Local public health officials voted Wednesday to cut 8.7 percent from the Spokane Regional Health District’s budget for next year.

The move, announced last month, included several layoffs and changes to programs that help babies and children receive care for birth defects and other special needs.

Board of Health members – elected officials and several citizen appointees – called the budget an unfortunate but necessary measure.

Board member Steve Corker, a Spokane city councilman, said voters have been sending a clear message against raising new revenues.

“So now come the cuts,” he said, expressing disappointment in the steady erosion of public health funding and the accompanying loss of services.

Spokane Mayor Mary Verner, who also sits on the health district board, likened the budget process to a Hobson’s choice – the choice between what’s offered and nothing at all.

“A persistent anti-government, anti-tax push has led us to the point where government has to cut services,” she said.

Health district funding and staff have been slipping for years. Administrators had trimmed programs in an attempt to keep the district’s myriad services intact.

This year is different, said health district administrator Torney Smith.

Deep budget cuts require the elimination of programs.

The district was able to abandon its water testing lab as private businesses had already begun offering similar services.

Tougher decisions surrounded the programs for children.

Services that helped coordinate specialist care for children with hearing loss, for example, will be reduced and absorbed by health staff.
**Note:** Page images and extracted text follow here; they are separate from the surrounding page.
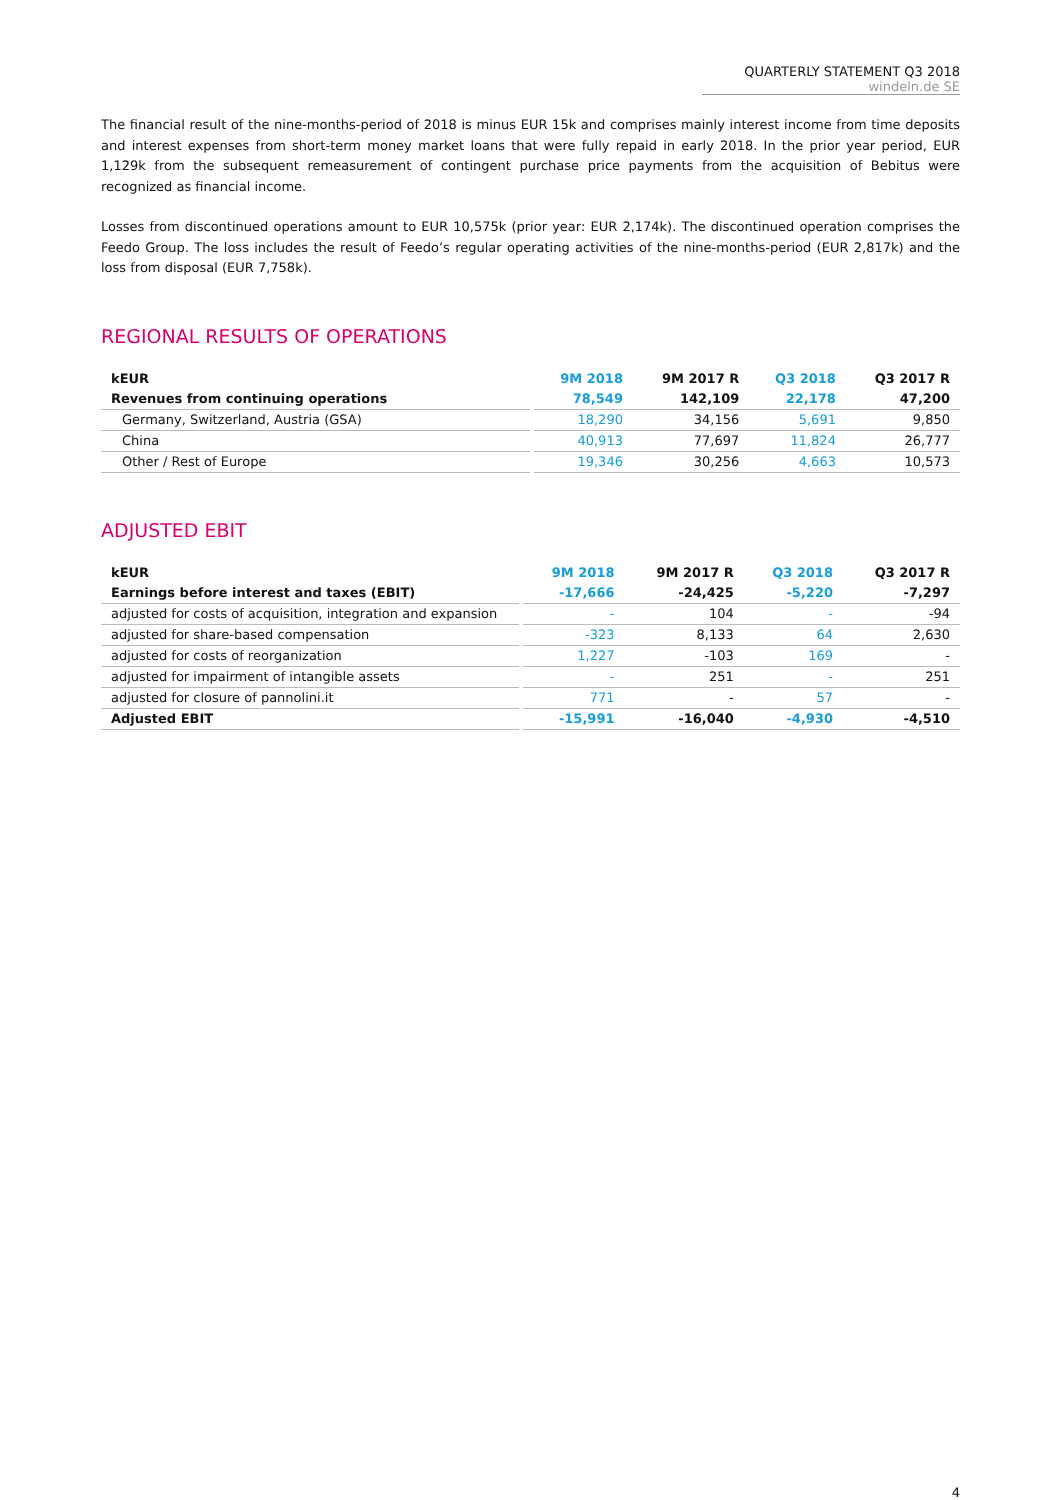QUARTERLY STATEMENT Q3 2018
windeln.de SE
The financial result of the nine-months-period of 2018 is minus EUR 15k and comprises mainly interest income from time deposits and interest expenses from short-term money market loans that were fully repaid in early 2018. In the prior year period, EUR 1,129k from the subsequent remeasurement of contingent purchase price payments from the acquisition of Bebitus were recognized as financial income.
Losses from discontinued operations amount to EUR 10,575k (prior year: EUR 2,174k). The discontinued operation comprises the Feedo Group. The loss includes the result of Feedo’s regular operating activities of the nine-months-period (EUR 2,817k) and the loss from disposal (EUR 7,758k).
REGIONAL RESULTS OF OPERATIONS
| kEUR | | 9M 2018 | 9M 2017 R | Q3 2018 | Q3 2017 R |
| --- | --- | --- | --- | --- | --- |
| Revenues from continuing operations | | 78,549 | 142,109 | 22,178 | 47,200 |
| Germany, Switzerland, Austria (GSA) | | 18,290 | 34,156 | 5,691 | 9,850 |
| China | | 40,913 | 77,697 | 11,824 | 26,777 |
| Other / Rest of Europe | | 19,346 | 30,256 | 4,663 | 10,573 |
ADJUSTED EBIT
| kEUR | | 9M 2018 | 9M 2017 R | Q3 2018 | Q3 2017 R |
| --- | --- | --- | --- | --- | --- |
| Earnings before interest and taxes (EBIT) | | -17,666 | -24,425 | -5,220 | -7,297 |
| adjusted for costs of acquisition, integration and expansion | | - | 104 | - | -94 |
| adjusted for share-based compensation | | -323 | 8,133 | 64 | 2,630 |
| adjusted for costs of reorganization | | 1,227 | -103 | 169 | - |
| adjusted for impairment of intangible assets | | - | 251 | - | 251 |
| adjusted for closure of pannolini.it | | 771 | - | 57 | - |
| Adjusted EBIT | | -15,991 | -16,040 | -4,930 | -4,510 |
4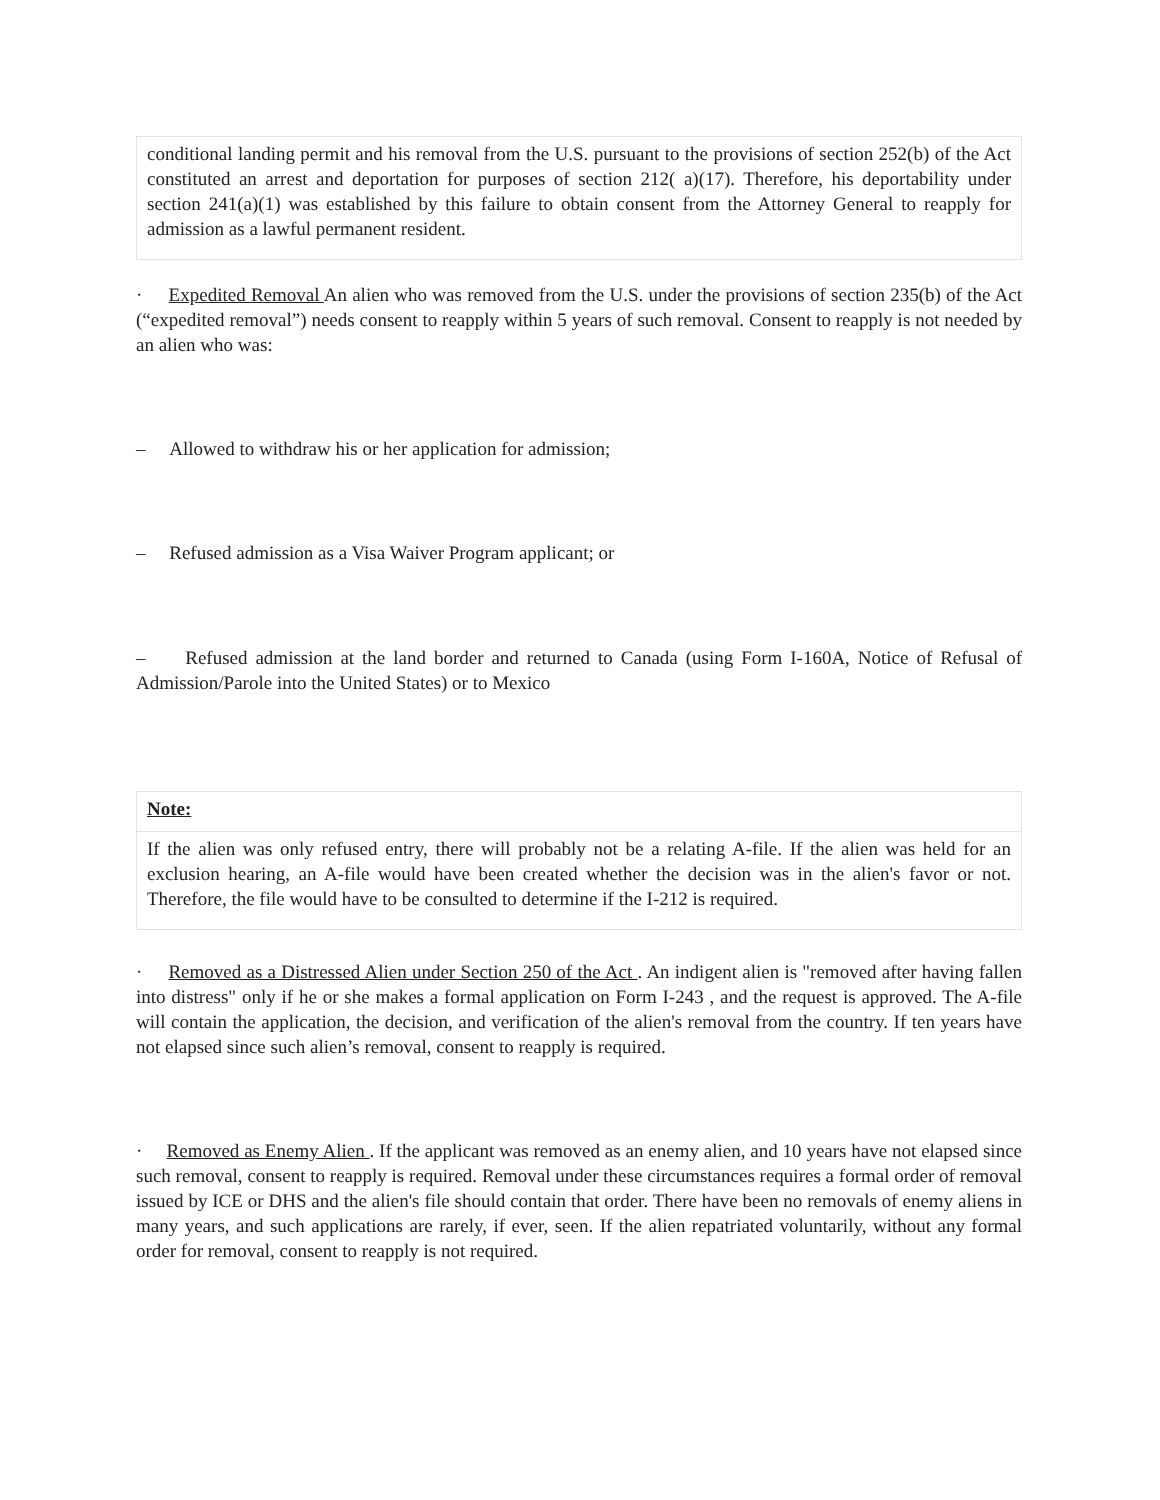conditional landing permit and his removal from the U.S. pursuant to the provisions of section 252(b) of the Act constituted an arrest and deportation for purposes of section 212( a)(17). Therefore, his deportability under section 241(a)(1) was established by this failure to obtain consent from the Attorney General to reapply for admission as a lawful permanent resident.
· Expedited Removal An alien who was removed from the U.S. under the provisions of section 235(b) of the Act (“expedited removal”) needs consent to reapply within 5 years of such removal. Consent to reapply is not needed by an alien who was:
– Allowed to withdraw his or her application for admission;
– Refused admission as a Visa Waiver Program applicant; or
– Refused admission at the land border and returned to Canada (using Form I-160A, Notice of Refusal of Admission/Parole into the United States) or to Mexico
Note:
If the alien was only refused entry, there will probably not be a relating A-file. If the alien was held for an exclusion hearing, an A-file would have been created whether the decision was in the alien's favor or not. Therefore, the file would have to be consulted to determine if the I-212 is required.
· Removed as a Distressed Alien under Section 250 of the Act . An indigent alien is "removed after having fallen into distress" only if he or she makes a formal application on Form I-243 , and the request is approved. The A-file will contain the application, the decision, and verification of the alien's removal from the country. If ten years have not elapsed since such alien’s removal, consent to reapply is required.
· Removed as Enemy Alien . If the applicant was removed as an enemy alien, and 10 years have not elapsed since such removal, consent to reapply is required. Removal under these circumstances requires a formal order of removal issued by ICE or DHS and the alien's file should contain that order. There have been no removals of enemy aliens in many years, and such applications are rarely, if ever, seen. If the alien repatriated voluntarily, without any formal order for removal, consent to reapply is not required.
And money the district spent to support the Maxillofacial Team, which coordinates surgeries, therapy and home visits for babies with cleft lip and palate, will disappear Dec. 31.

Health board members instructed Health Officer Dr. Joel McCullough to work with other community health care providers in hopes of transitioning the program to another agency.

McCullough has already met with the Spokane County Medical Society and Rockwood Health System’s Deaconess Hospital.

Next week he is scheduled to meet with officials of Providence Sacred Heart Medical Center.

Verner expressed confidence that the coordination of cleft lip and palate services can be successfully moved to another agency.

Shriners Hospital for Children also intends to start a program to treat children with cleft lip and palate, although its program is still in the planning phase.